Compare the output of the program with multiple threads to the output of the asynchronous program. See how the calls were initiated almost simultaneously and ended in a random order. This lack of predictability of threads is one of the reasons we avoid using them, especially in Python. Due to a characteristic of the Python interpreter, which uses a global lock called GIL (Global Interpreter Lock), programs with multiple threads in Python are not efficient, as only one thread runs at a time, bringing us back to the problem of the asynchronous program added to the creation and execution time of threads. In my tests, this program had a performance slightly worse than the async solution, ending in 30.67 seconds. If you run this program again, you’ll see that CPU usage doesn’t even come close to 100%. On my Core i7 system with 8 cores (4 real + 4 hyperthreaded), usage didn’t exceed 20%.

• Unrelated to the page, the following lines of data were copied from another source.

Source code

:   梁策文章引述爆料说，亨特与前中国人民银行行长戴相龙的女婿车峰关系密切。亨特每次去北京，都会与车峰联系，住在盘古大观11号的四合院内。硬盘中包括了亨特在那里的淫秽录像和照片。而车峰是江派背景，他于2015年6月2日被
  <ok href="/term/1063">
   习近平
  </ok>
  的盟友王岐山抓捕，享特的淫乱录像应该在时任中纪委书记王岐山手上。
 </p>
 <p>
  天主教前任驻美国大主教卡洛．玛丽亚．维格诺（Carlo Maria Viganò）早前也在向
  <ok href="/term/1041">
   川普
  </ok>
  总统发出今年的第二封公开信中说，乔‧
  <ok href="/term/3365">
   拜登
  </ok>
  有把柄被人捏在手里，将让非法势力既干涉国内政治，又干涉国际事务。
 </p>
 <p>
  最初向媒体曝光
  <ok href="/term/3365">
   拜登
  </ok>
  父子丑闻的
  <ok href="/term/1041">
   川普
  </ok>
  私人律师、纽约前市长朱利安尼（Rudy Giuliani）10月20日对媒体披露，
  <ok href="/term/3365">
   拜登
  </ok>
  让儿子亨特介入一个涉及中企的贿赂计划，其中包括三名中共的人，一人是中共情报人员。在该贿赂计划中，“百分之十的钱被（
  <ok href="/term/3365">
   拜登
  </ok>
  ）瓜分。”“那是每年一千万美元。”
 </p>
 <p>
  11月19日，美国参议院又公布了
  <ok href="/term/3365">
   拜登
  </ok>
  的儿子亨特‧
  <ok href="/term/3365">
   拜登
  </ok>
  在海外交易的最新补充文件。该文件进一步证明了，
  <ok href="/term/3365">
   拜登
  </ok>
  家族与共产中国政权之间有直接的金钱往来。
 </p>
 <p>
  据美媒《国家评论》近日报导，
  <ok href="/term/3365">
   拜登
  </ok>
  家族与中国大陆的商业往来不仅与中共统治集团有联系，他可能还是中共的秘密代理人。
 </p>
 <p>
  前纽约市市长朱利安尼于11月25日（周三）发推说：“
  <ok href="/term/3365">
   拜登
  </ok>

Let’s see a more Pythonic solution using multiple processes and the excellent multiprocessing module.

import sys
import time
from multiprocessing import Pool

def calcula_algo(id):
    limite = 40000
    print("Calculando %d" % id)
    z=1
    for x in range(1,limite):
        z*=x
    print("Fim do Cálculo %d" % id)

if __name__ == '__main__':
    nproc = int(sys.argv[1])
    print("Executing with %d processes." % nproc)
    inicio = time.time()
    processos = Pool(nproc)
    processos.map(calcula_algo,list(range(20)))
    fim = time.time()
    print("Tempo total: %f s" % (fim-inicio))

Run the program several times, passing each execution one of the parameters 1, 2, 4, 8, and 20. The parameter indicates how many processes we’ll have in our pool. A pool of processes is a set of initialized processes by the multiprocessing module. These processes remain available for our program and are system processes and not simple threads. All communication between processes is handled by the multiprocessing module. This module is very interesting because it’s much easier to do this type of task in other languages.

One of the advantages of multiprocessing is that each process runs its own Python interpreter, so they can run simultaneously without the problems of GIL we mentioned earlier. See in your system’s Task Manager that multiple python processes (or python.exe on Windows) are running at the same time during execution of our program and now you should have obtained 100% CPU usage for a while. See the result of all tests on my computer below (hover over the columns to see their values):

The multiprocessing solution improves as we add processes, but this improvement stabilizes around the number of processors in your machine and starts to degrade slightly after that.

The poor performance of the asyncio module is just an example of bad usage :-D. Asynchronous methods should be used with functions that don’t block and end quickly. Using asynchronous methods with CPU-bound functions won’t bring good results. However, due to GIL problems, asynchronous methods can simplify programming work and maintain multiple threads’ performance because sequential function execution avoids the need for synchronizing data. Even with GIL problems, programs in Python using threads should be prepared for simultaneous function execution, as function execution jumps from one thread to another during function execution.

We’ll see another comparison between threads and asynchronous methods in another post using files.

I hope this is just a small sample of what we can do in Python. In the next posts, I’ll cover more practical examples. The important thing is to know the difference between asynchronous execution, with threads, and with multiple processes. We’ll also see how to use a thread pool in Python and combine the advantages of threads and asynchronous methods.

Thank you for reading!